- Born: 26 June 1917
- Died: 27 December 2003 (aged 86)
- Education: Middlesex Hospital
- Occupation: Respiratory physician
- Notable work: The portraiture of William Osler

= Alex Sakula =

British respiratory physician

Alex Sakula (26 June 1917 - 27 December 2003) published more than 200 papers and was a British respiratory physician with a fascination in history of medicine.

Born to Polish immigrants and brought up in Whitechapel, Sakula entered medicine after achieving a number of scholarships and distinctions.

He was noted to have written many biographies of famous clinicians and wrote a book on William Osler.

== Early life ==
Sakula was the third child of Polish immigrants who came to the Jewish East End of London in about 1900. Growing up in Whitechapel, his father was a master tailor working in the attic of the house they rented. At age 13, Sakula was awarded a scholarship to Davenant Foundation School.

== Medical career ==
In 1942, he published an article in the Lancet, on how sulphapyridine was used to treat a child suffering from pneumococcal meningitis.

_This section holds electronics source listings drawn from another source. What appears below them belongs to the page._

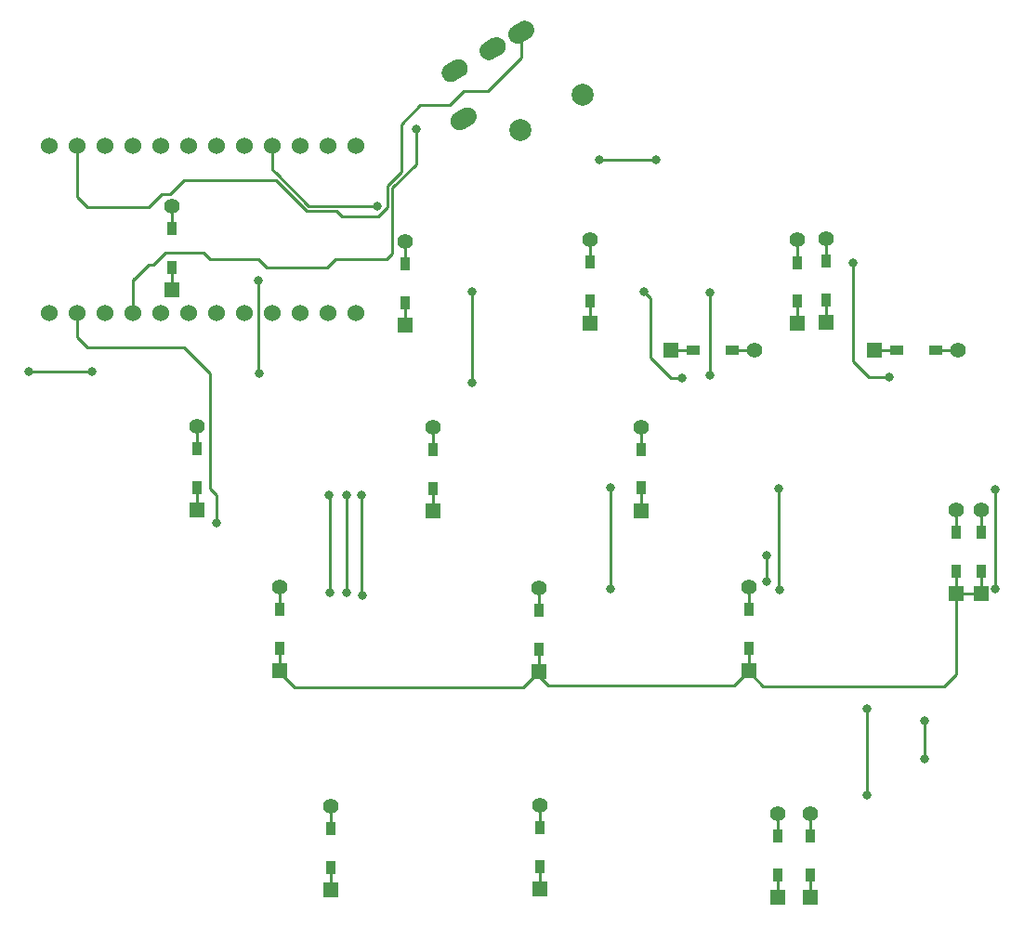
<source format=gtl>
G04 #@! TF.GenerationSoftware,KiCad,Pcbnew,(5.1.6-0-10_14)*
G04 #@! TF.CreationDate,2022-06-07T20:37:10+09:00*
G04 #@! TF.ProjectId,cool939,636f6f6c-3933-4392-9e6b-696361645f70,rev?*
G04 #@! TF.SameCoordinates,Original*
G04 #@! TF.FileFunction,Copper,L1,Top*
G04 #@! TF.FilePolarity,Positive*
%FSLAX46Y46*%
G04 Gerber Fmt 4.6, Leading zero omitted, Abs format (unit mm)*
G04 Created by KiCad (PCBNEW (5.1.6-0-10_14)) date 2022-06-07 20:37:10*
%MOMM*%
%LPD*%
G01*
G04 APERTURE LIST*
G04 #@! TA.AperFunction,ComponentPad*
%ADD10C,2.000000*%
G04 #@! TD*
G04 #@! TA.AperFunction,SMDPad,CuDef*
%ADD11R,0.950000X1.300000*%
G04 #@! TD*
G04 #@! TA.AperFunction,ComponentPad*
%ADD12C,1.397000*%
G04 #@! TD*
G04 #@! TA.AperFunction,ComponentPad*
%ADD13R,1.397000X1.397000*%
G04 #@! TD*
G04 #@! TA.AperFunction,SMDPad,CuDef*
%ADD14R,1.300000X0.950000*%
G04 #@! TD*
G04 #@! TA.AperFunction,ComponentPad*
%ADD15C,1.524000*%
G04 #@! TD*
G04 #@! TA.AperFunction,ViaPad*
%ADD16C,0.800000*%
G04 #@! TD*
G04 #@! TA.AperFunction,Conductor*
%ADD17C,0.250000*%
G04 #@! TD*
G04 APERTURE END LIST*
G04 #@! TA.AperFunction,ComponentPad*
G36*
G01*
X69513526Y17822531D02*
X68820706Y17422531D01*
G75*
G02*
X67659584Y17733653I-425000J736122D01*
G01*
X67659584Y17733653D01*
G75*
G02*
X67970706Y18894775I736122J425000D01*
G01*
X68663526Y19294775D01*
G75*
G02*
X69824648Y18983653I425000J-736122D01*
G01*
X69824648Y18983653D01*
G75*
G02*
X69513526Y17822531I-736122J-425000D01*
G01*
G37*
G04 #@! TD.AperFunction*
G04 #@! TA.AperFunction,ComponentPad*
G36*
G01*
X66915450Y16322531D02*
X66222630Y15922531D01*
G75*
G02*
X65061508Y16233653I-425000J736122D01*
G01*
X65061508Y16233653D01*
G75*
G02*
X65372630Y17394775I736122J425000D01*
G01*
X66065450Y17794775D01*
G75*
G02*
X67226572Y17483653I425000J-736122D01*
G01*
X67226572Y17483653D01*
G75*
G02*
X66915450Y16322531I-736122J-425000D01*
G01*
G37*
G04 #@! TD.AperFunction*
G04 #@! TA.AperFunction,ComponentPad*
G36*
G01*
X63451348Y14322531D02*
X62758528Y13922531D01*
G75*
G02*
X61597406Y14233653I-425000J736122D01*
G01*
X61597406Y14233653D01*
G75*
G02*
X61908528Y15394775I736122J425000D01*
G01*
X62601348Y15794775D01*
G75*
G02*
X63762470Y15483653I425000J-736122D01*
G01*
X63762470Y15483653D01*
G75*
G02*
X63451348Y14322531I-736122J-425000D01*
G01*
G37*
G04 #@! TD.AperFunction*
G04 #@! TA.AperFunction,ComponentPad*
G36*
G01*
X64252310Y9935225D02*
X63559490Y9535225D01*
G75*
G02*
X62398368Y9846347I-425000J736122D01*
G01*
X62398368Y9846347D01*
G75*
G02*
X62709490Y11007469I736122J425000D01*
G01*
X63402310Y11407469D01*
G75*
G02*
X64563432Y11096347I425000J-736122D01*
G01*
X64563432Y11096347D01*
G75*
G02*
X64252310Y9935225I-736122J-425000D01*
G01*
G37*
G04 #@! TD.AperFunction*
D10*
X74324583Y12685000D03*
X68695417Y9435000D03*
D11*
X51350000Y-54235000D03*
D12*
X51350000Y-52200000D03*
D13*
X51350000Y-59820000D03*
D11*
X51350000Y-57785000D03*
X89480000Y-34265000D03*
D12*
X89480000Y-32230000D03*
D13*
X89480000Y-39850000D03*
D11*
X89480000Y-37815000D03*
X75040000Y-2595000D03*
D12*
X75040000Y-560000D03*
D13*
X75040000Y-8180000D03*
D11*
X75040000Y-6145000D03*
X58200000Y-2735000D03*
D12*
X58200000Y-700000D03*
D13*
X58200000Y-8320000D03*
D11*
X58200000Y-6285000D03*
X96480000Y-2535000D03*
D12*
X96480000Y-500000D03*
D13*
X96480000Y-8120000D03*
D11*
X96480000Y-6085000D03*
X93900000Y-2625000D03*
D12*
X93900000Y-590000D03*
D13*
X93900000Y-8210000D03*
D11*
X93900000Y-6175000D03*
D14*
X87925000Y-10620000D03*
D12*
X89960000Y-10620000D03*
D13*
X82340000Y-10620000D03*
D14*
X84375000Y-10620000D03*
X102965000Y-10620000D03*
D13*
X100930000Y-10620000D03*
D12*
X108550000Y-10620000D03*
D14*
X106515000Y-10620000D03*
D11*
X70360000Y-34325000D03*
D12*
X70360000Y-32290000D03*
D13*
X70360000Y-39910000D03*
D11*
X70360000Y-37875000D03*
X95100000Y-54905000D03*
D12*
X95100000Y-52870000D03*
D13*
X95100000Y-60490000D03*
D11*
X95100000Y-58455000D03*
X39220000Y-19615000D03*
D12*
X39220000Y-17580000D03*
D13*
X39220000Y-25200000D03*
D11*
X39220000Y-23165000D03*
X46730000Y-34235000D03*
D12*
X46730000Y-32200000D03*
D13*
X46730000Y-39820000D03*
D11*
X46730000Y-37785000D03*
X108370000Y-27185000D03*
D12*
X108370000Y-25150000D03*
D13*
X108370000Y-32770000D03*
D11*
X108370000Y-30735000D03*
X36880000Y435000D03*
D12*
X36880000Y2470000D03*
D13*
X36880000Y-5150000D03*
D11*
X36880000Y-3115000D03*
X92090000Y-54905000D03*
D12*
X92090000Y-52870000D03*
D13*
X92090000Y-60490000D03*
D11*
X92090000Y-58455000D03*
X110630000Y-30735000D03*
D13*
X110630000Y-32770000D03*
D12*
X110630000Y-25150000D03*
D11*
X110630000Y-27185000D03*
X60690000Y-19695000D03*
D12*
X60690000Y-17660000D03*
D13*
X60690000Y-25280000D03*
D11*
X60690000Y-23245000D03*
X70460000Y-54165000D03*
D12*
X70460000Y-52130000D03*
D13*
X70460000Y-59750000D03*
D11*
X70460000Y-57715000D03*
X79700000Y-19645000D03*
D12*
X79700000Y-17610000D03*
D13*
X79700000Y-25230000D03*
D11*
X79700000Y-23195000D03*
D15*
X25772000Y7991400D03*
X28312000Y7991400D03*
X30852000Y7991400D03*
X33392000Y7991400D03*
X35932000Y7991400D03*
X38472000Y7991400D03*
X41012000Y7991400D03*
X43552000Y7991400D03*
X46092000Y7991400D03*
X48632000Y7991400D03*
X51172000Y7991400D03*
X53712000Y7991400D03*
X53712000Y-7228600D03*
X51172000Y-7228600D03*
X48632000Y-7228600D03*
X46092000Y-7228600D03*
X43552000Y-7228600D03*
X41012000Y-7228600D03*
X38472000Y-7228600D03*
X35932000Y-7228600D03*
X33392000Y-7228600D03*
X30852000Y-7228600D03*
X28312000Y-7228600D03*
X25772000Y-7228600D03*
D16*
X51230000Y-23860000D03*
X51270000Y-32720000D03*
X52790000Y-23800000D03*
X52790000Y-32720000D03*
X85960000Y-5340000D03*
X40960000Y-26370000D03*
X85960000Y-12940000D03*
X105450000Y-47880000D03*
X105470000Y-44420000D03*
X59140000Y9550000D03*
X91130000Y-31700000D03*
X91090000Y-29340000D03*
X29600000Y-12530000D03*
X23871000Y-12529000D03*
X44840000Y-12780000D03*
X44790000Y-4250000D03*
X54220000Y-23800000D03*
X54270000Y-32970000D03*
X76870000Y-23190000D03*
X55590000Y2540000D03*
X64220000Y-5290000D03*
X64290000Y-13600000D03*
X76870000Y-32410000D03*
X92300000Y-32490000D03*
X100240000Y-51190000D03*
X79900000Y-5250000D03*
X92240000Y-23210000D03*
X100240000Y-43320000D03*
X83420000Y-13130000D03*
X81040000Y6730000D03*
X75850000Y6760000D03*
X111920000Y-23310000D03*
X102290000Y-13110000D03*
X98950000Y-2670000D03*
X111940000Y-32410000D03*
D17*
X36880000Y2230000D02*
X36880000Y195000D01*
X36880000Y2470000D02*
X36880000Y435000D01*
X58200000Y-700000D02*
X58200000Y-2735000D01*
X75040000Y-560000D02*
X75040000Y-2595000D01*
X93900000Y-590000D02*
X93900000Y-2625000D01*
X96480000Y-500000D02*
X96480000Y-2535000D01*
X60690000Y-17660000D02*
X60690000Y-19695000D01*
X79700000Y-17610000D02*
X79700000Y-19645000D01*
X89960000Y-10620000D02*
X87925000Y-10620000D01*
X106515000Y-10620000D02*
X108550000Y-10620000D01*
X70360000Y-32290000D02*
X70360000Y-34325000D01*
X89480000Y-32230000D02*
X89480000Y-34265000D01*
X108370000Y-25150000D02*
X108370000Y-27185000D01*
X110630000Y-25150000D02*
X110630000Y-27185000D01*
X51350000Y-52200000D02*
X51350000Y-54235000D01*
X70460000Y-52130000D02*
X70460000Y-54165000D01*
X92090000Y-54905000D02*
X92090000Y-52870000D01*
X39220000Y-17580000D02*
X39220000Y-19615000D01*
X46730000Y-32200000D02*
X46730000Y-34235000D01*
X95100000Y-52870000D02*
X95100000Y-54905000D01*
X36880000Y-5150000D02*
X36880000Y-3115000D01*
X93900000Y-6175000D02*
X93900000Y-8210000D01*
X96480000Y-6085000D02*
X96480000Y-8120000D01*
X75040000Y-6145000D02*
X75040000Y-8180000D01*
X36880000Y-3355000D02*
X36880000Y-5390000D01*
X58200000Y-6285000D02*
X58200000Y-8320000D01*
X60690000Y-23245000D02*
X60690000Y-25280000D01*
X79700000Y-23195000D02*
X79700000Y-25230000D01*
X100930000Y-10620000D02*
X102965000Y-10620000D01*
X39220000Y-23165000D02*
X39220000Y-25200000D01*
X84375000Y-10620000D02*
X82340000Y-10620000D01*
X51270000Y-23900000D02*
X51230000Y-23860000D01*
X110630000Y-30735000D02*
X110630000Y-32770000D01*
X70360000Y-39910000D02*
X70360000Y-40370000D01*
X46730000Y-39820000D02*
X46730000Y-40030000D01*
X89480000Y-37815000D02*
X89480000Y-39850000D01*
X110630000Y-32770000D02*
X108370000Y-32770000D01*
X89480000Y-39850000D02*
X89480000Y-39950000D01*
X46730000Y-40030000D02*
X48060000Y-41360000D01*
X90790000Y-41260000D02*
X107240000Y-41260000D01*
X89480000Y-39950000D02*
X90790000Y-41260000D01*
X71210000Y-41220000D02*
X88110000Y-41220000D01*
X51270000Y-32720000D02*
X51270000Y-23900000D01*
X88110000Y-41220000D02*
X89480000Y-39850000D01*
X68910000Y-41360000D02*
X70360000Y-39910000D01*
X70360000Y-37875000D02*
X70360000Y-39910000D01*
X70360000Y-40370000D02*
X71210000Y-41220000D01*
X108370000Y-30735000D02*
X108370000Y-32770000D01*
X48060000Y-41360000D02*
X68910000Y-41360000D01*
X107240000Y-41260000D02*
X108370000Y-40130000D01*
X108370000Y-40130000D02*
X108370000Y-32770000D01*
X46730000Y-37785000D02*
X46730000Y-39820000D01*
X92090000Y-60490000D02*
X92090000Y-58455000D01*
X52790000Y-23800000D02*
X52790000Y-32720000D01*
X95100000Y-58455000D02*
X95100000Y-60490000D01*
X51350000Y-57785000D02*
X51350000Y-59820000D01*
X70460000Y-57715000D02*
X70460000Y-59750000D01*
X51880010Y2089990D02*
X49203599Y2089991D01*
X28635000Y3025000D02*
X28392000Y3268000D01*
X36728217Y3592999D02*
X35942999Y3592999D01*
X49203599Y2089991D02*
X46428589Y4865001D01*
X68742116Y16024330D02*
X65732785Y13014999D01*
X34790000Y2440000D02*
X29220000Y2440000D01*
X38000219Y4865001D02*
X36728217Y3592999D01*
X63524999Y13014999D02*
X62220000Y11710000D01*
X28312000Y3348000D02*
X28635000Y3025000D01*
X52410000Y1560000D02*
X51880010Y2089990D01*
X35942999Y3592999D02*
X34790000Y2440000D01*
X28312000Y7991400D02*
X28312000Y3348000D01*
X59520000Y11710000D02*
X57790000Y9980000D01*
X62220000Y11710000D02*
X59520000Y11710000D01*
X56529990Y4356400D02*
X56529990Y2406988D01*
X57790000Y5616410D02*
X56529990Y4356400D01*
X55683002Y1560000D02*
X52410000Y1560000D01*
X68742116Y18358653D02*
X68742116Y16024330D01*
X46428589Y4865001D02*
X38000219Y4865001D01*
X56529990Y2406988D02*
X55683002Y1560000D01*
X29220000Y2440000D02*
X28635000Y3025000D01*
X57790000Y9980000D02*
X57790000Y5616410D01*
X65732785Y13014999D02*
X63524999Y13014999D01*
X85960000Y-5340000D02*
X85960000Y-12940000D01*
X40420000Y-12760000D02*
X40420000Y-23250000D01*
X40960000Y-23790000D02*
X40960000Y-26370000D01*
X28312000Y-7228600D02*
X28312000Y-9462000D01*
X28312000Y-9462000D02*
X28740000Y-9890000D01*
X28392000Y-9542000D02*
X28740000Y-9890000D01*
X40420000Y-23250000D02*
X40960000Y-23790000D01*
X28740000Y-9890000D02*
X29200000Y-10350000D01*
X38010000Y-10350000D02*
X40420000Y-12760000D01*
X29200000Y-10350000D02*
X38010000Y-10350000D01*
X45520000Y-3080000D02*
X51020000Y-3080000D01*
X34110000Y-3510000D02*
X33472000Y-4148000D01*
X105470000Y-44420000D02*
X105470000Y-47860000D01*
X34110000Y-3510000D02*
X34820000Y-2800000D01*
X33392000Y-7228600D02*
X33392000Y-4228000D01*
X36300000Y-1720000D02*
X39800000Y-1720000D01*
X105470000Y-47860000D02*
X105450000Y-47880000D01*
X33392000Y-4228000D02*
X34110000Y-3510000D01*
X34820000Y-2800000D02*
X35220000Y-2800000D01*
X91130000Y-31700000D02*
X91130000Y-29380000D01*
X51781099Y-2318901D02*
X56481099Y-2318901D01*
X35220000Y-2800000D02*
X36300000Y-1720000D01*
X44758901Y-2318901D02*
X45520000Y-3080000D01*
X56980000Y4170000D02*
X59140000Y6330000D01*
X39800000Y-1720000D02*
X40398901Y-2318901D01*
X59140000Y6330000D02*
X59140000Y9550000D01*
X51020000Y-3080000D02*
X51781099Y-2318901D01*
X91130000Y-29380000D02*
X91090000Y-29340000D01*
X56980000Y-1820000D02*
X56980000Y4170000D01*
X40398901Y-2318901D02*
X44758901Y-2318901D01*
X56481099Y-2318901D02*
X56980000Y-1820000D01*
X29600000Y-12530000D02*
X23872000Y-12530000D01*
X23872000Y-12530000D02*
X23871000Y-12529000D01*
X44810000Y-4990000D02*
X44810000Y-4270000D01*
X44810000Y-4270000D02*
X44790000Y-4250000D01*
X44810000Y-9620000D02*
X44810000Y-4990000D01*
X44810000Y-12750000D02*
X44840000Y-12780000D01*
X44810000Y-9620000D02*
X44810000Y-12750000D01*
X54220000Y-32920000D02*
X54270000Y-32970000D01*
X54220000Y-23800000D02*
X54220000Y-32920000D01*
X76870000Y-23190000D02*
X76870000Y-32410000D01*
X49390000Y2540000D02*
X46355000Y5575000D01*
X64220000Y-13530000D02*
X64290000Y-13600000D01*
X55590000Y2540000D02*
X49390000Y2540000D01*
X46092000Y7991400D02*
X46092000Y5838000D01*
X64220000Y-5290000D02*
X64220000Y-13530000D01*
X46092000Y5838000D02*
X46355000Y5575000D01*
X46355000Y5575000D02*
X46172000Y5758000D01*
X82360000Y-13130000D02*
X83420000Y-13130000D01*
X92240000Y-32430000D02*
X92300000Y-32490000D01*
X80490000Y-5840000D02*
X80490000Y-11260000D01*
X92240000Y-23210000D02*
X92240000Y-32430000D01*
X100240000Y-43320000D02*
X100240000Y-51190000D01*
X80490000Y-11260000D02*
X82360000Y-13130000D01*
X79900000Y-5250000D02*
X80490000Y-5840000D01*
X98950000Y-5330000D02*
X98950000Y-11660000D01*
X98950000Y-5330000D02*
X98950000Y-2670000D01*
X111920000Y-23310000D02*
X111920000Y-32390000D01*
X111920000Y-32390000D02*
X111940000Y-32410000D01*
X75850000Y6760000D02*
X81010000Y6760000D01*
X81010000Y6760000D02*
X81040000Y6730000D01*
X98950000Y-11660000D02*
X100400000Y-13110000D01*
X100400000Y-13110000D02*
X102290000Y-13110000D01*
M02*

</source>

During the Second World War, while serving in India, Burma and Malaya as a Major in the RAMC, Sakula became competent in treating tropical diseases. At the end of the war, he assisted with the recovery of former prisoners of war from the River Kwai camp in a jungle hospital.

Sakula's career in respiratory medicine spanned from 1956 to 1982, in Redhill General Hospital, Surrey, Crawley Hospital and Horsham Hospital. He described his ambition in medicine to have begun with what he saw around the vicinity of the London Hospital when he used to walk to school. Sakula was awarded a Meyerstein Scholarship after admission to Middlesex Hospital medical school from school.

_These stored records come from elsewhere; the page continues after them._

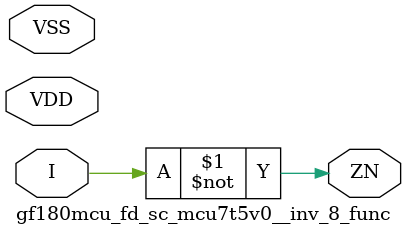
<source format=v>

module gf180mcu_fd_sc_mcu7t5v0__inv_8_func( I, ZN, VDD, VSS );
input I;
inout VDD, VSS;
output ZN;

	not MGM_BG_0( ZN, I );

endmodule

</source>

Sakula became house physician to Alec Cooke at the Radcliffe Infirmary, Oxford, after receiving a distinction in medicine in 1940. It was here that Sakula witnessed some of the first patients to receive penicillin by Charles Fletcher.

Upon return after the war to England in 1947, he was appointed to the Brompton Hospital, London, to train in chest medicine, eventually becoming chest physician at the Kingston Hospital, Kingston-on-Thames. He wrote a considerable number of articles on tuberculosis and founded chest services for East Surrey and West Sussex.

Sakula was fascinated with lung cancer and occupational respiratory diseases. In 1961, he published a study linking pneumoconiosis and workers handling Fuller's Earth. In 1967, he described mushroom grower's lung which was caused by the inhalation of actinomycete spores. It led to the use of protective clothing and the elimination of the disease. Other contributions included antitrypsin deficiency in lung disease (psittacosis) and various aspects of bronchial carcinoma.

== History of medicine ==
Sakula wrote many medical biographies including those of René Leanne, Leopold Auenbruzgger, Robert Koch and Skoda. He made new discoveries in the history of medicine particularly with new information on the relatives of William Harvey. He discovered related new portraits at Betchworth, Surrey. He produced over 80 publications in medico-historical expositions. In 1984, he became president of the Osler Club of London.

== Publications ==
Sakula published many articles in the Journal of Medical Biography, including those relating to John Keats, Thomas Henry Huxley, Sydney Coleman, and Lord Joseph Lister. In 1978, he wrote a book, Auenbrugger: Opus and opera. The most widely held works by Sakula include The portraiture of William Osler and Portraits, sculptures and statues.

== Personal life ==
Sakula married Rene in 1951 and lived in Reigate, Surrey, from 1956 to 1989, moving to Hove after retirement. They had three sons and a daughter.

Sakula suffered from diabetes mellitus, developing glaucoma, which led to blindness, and then a stroke.